Por Sergio Huidobro
Desde Morelia, Michoacán
La batalla por legitimidad de una biografía es una sin salida ni vencedores: gana el que la vive y gana el que la cuenta, porque la pelea contra la verdad de la memoria ya la perdieron los dos. Si Pablo Larraín parece un artista tan sensato es porque sabe esto, y casi siempre tiene a bien emprender sus exploraciones de la memoria chilena dentro del terreno de la fabulación novelesca, y nunca con la pretensión quijotesca de desfacer tuertos o dirimir verdades.
Imagino que es por esto que su “Neruda” resulta un piso resbaloso si se la quiere usar para aproximarse a una figura gigántica, complicada, que si ya resultaba voluptuosa y multidimensional cuando estaba viva, lo sigue siendo cuarenta años más tarde, cuando una nación entera no acaba de diagnosticarle las causas de muerte ni las circunstancias, y sigue barajando su esqueleto como la evidencia para comprobar, cuando menos, dos o tres versiones de la historia chilena reciente. Hace falta ser ambicioso (o dicho en chileno: weón) para meterse en semejante pantanal saltándose, además, las rutas más cómodas de la biografía clásica. Porque a la película de Larraín, sea lo que sea, hay que medirla con sus propias reglas; me resulta incómoda como “El club” o como “Post Mortem”, pero por razones de otro orden.

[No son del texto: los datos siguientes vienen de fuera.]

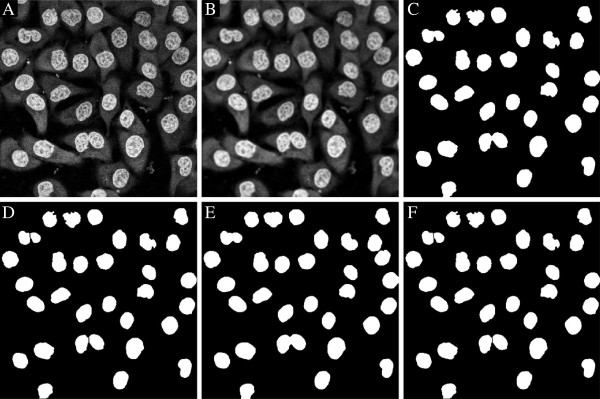
Segmentation of Hoechst stained Hela-Kyoto nuclei in 2D using segmct from Example 10. A) Input image showing stained nuclei, B) after edge enhancing diffusion, C) segmentation by adaptive thresholding (prm.method = ’adth’) without splitting of cells, and D) with splitting of cells. Note that the connected nuclei are now disconnected. E) Segmentation by iterative thresholding (prm.method = ’thrs’) without splitting, and F) after splitting. Both methods are successfull.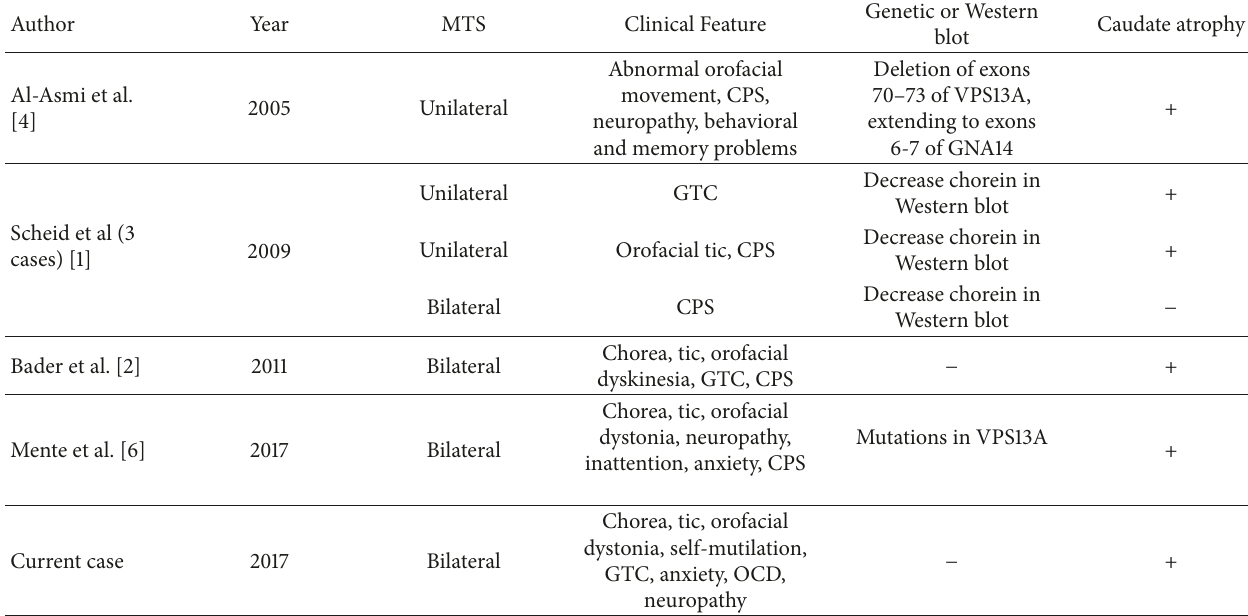
Table 1: Published cases with chorea-acanthocytosis and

Lo digo primero, en palabras más claras: no logro entenderme con “Neruda” ni como espectador de cine, como hispanoamericano ni como lector del poeta, y las tres cosas las soy desde hace tiempo, sobre todo la de en medio. Mucho de la película me gusta, y son más de dos cosas las que le admiro, pero algo en ella me incomoda, y es el síndrome de Estocolmo del guionista, el casi siempre extraordinario Guillermo Calderón, al crear en el policía facha Oscar Peluchonneau (Gael García Bernal), romántico de mal gusto y pinochetista anterior a Pinochet, un personaje más complejo y con capas más interesantes que el propio Neruda interpretado por Luis Gnecco. A este último, con el perdón de Gnecco (a quien admiro en cada papel donde lo veo) la película se le va en esquivar los bordes de la caricatura o la parodia. La última línea de diálogo (“Y puedo escribir los versos más tristes esta noche”) me parece más portentosa ahí, cuando la dice el policía, que cuando el propio Neruda la recita en el inicio, disfrazado para una suerte de orgía de izquierdas. Yo he terminado preguntándome, sinceramente, si el primero pretendía ser antagonista o no.
La película la recibo con entusiasmo, porque a Larraín le admiro muchas cosas y porque me borra el recuerdo de la previa, espantosa “Neruda” (2014) dirigida por Manuel Basoalto y protagonizada por José Secall, que contaba más o menos lo mismo pero con una solemnidad acartonada que haría sonrojarse al canal Hallmark. Esta versión, en su libertad, en su ambición de traducir a cine la plasticidad verbosa, de naturaleza exuberante, del imaginario nerudiano, es una pieza más perdurable y mejor labrada, pero de ningún modo perfecta. Una falla que le reprocho es poner en escena a dos portentos de la actuación chilena como Mercedes Morán (la mujer de Neruda) y Alfredo Castro (el Gral. González Videla), desdibujándolos en segundo plano. Otra, de tipo estructural, es que su primer tercio la película se ocupe en buscar a trompicones su tono; es con la aparición de Peluchonneau donde la cuesta empieza a remontar para, en su último tercio, alcanzar sus notas más altas.
“Neruda”, que inauguró anoche el 14º. Festival Internacional de Cine de Morelia, llegará a las salas a finales del próximo enero, a tiempo para subirse a la ola de la temporada de premios. El propio Neruda, habitante transitorio de la capital michoacana en su etapa como cónsul diplomático, dejó escritas algunas líneas sobre la ciudad y sus arcos “por donde pasan las sombras / de la historia.”